--- Records supplied Enclosed Below ---

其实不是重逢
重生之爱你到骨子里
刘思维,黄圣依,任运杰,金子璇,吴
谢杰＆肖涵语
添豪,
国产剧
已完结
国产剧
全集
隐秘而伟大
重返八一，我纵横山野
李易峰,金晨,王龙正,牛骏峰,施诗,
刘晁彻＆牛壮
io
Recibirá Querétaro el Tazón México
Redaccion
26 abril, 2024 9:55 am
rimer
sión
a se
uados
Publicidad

--- End of Enclosed Records supplied ---

Every single line in the records above must be written out exactly.

Answer for this exercise
其实不是重逢
重生之爱你到骨子里
刘思维,黄圣依,任运杰,金子璇,吴
谢杰＆肖涵语
添豪,
国产剧
已完结
国产剧
全集
隐秘而伟大
重返八一，我纵横山野
李易峰,金晨,王龙正,牛骏峰,施诗,
刘晁彻＆牛壮
io
Recibirá Querétaro el Tazón México
Redaccion
26 abril, 2024 9:55 am
rimer
sión
a se
uados
Publicidad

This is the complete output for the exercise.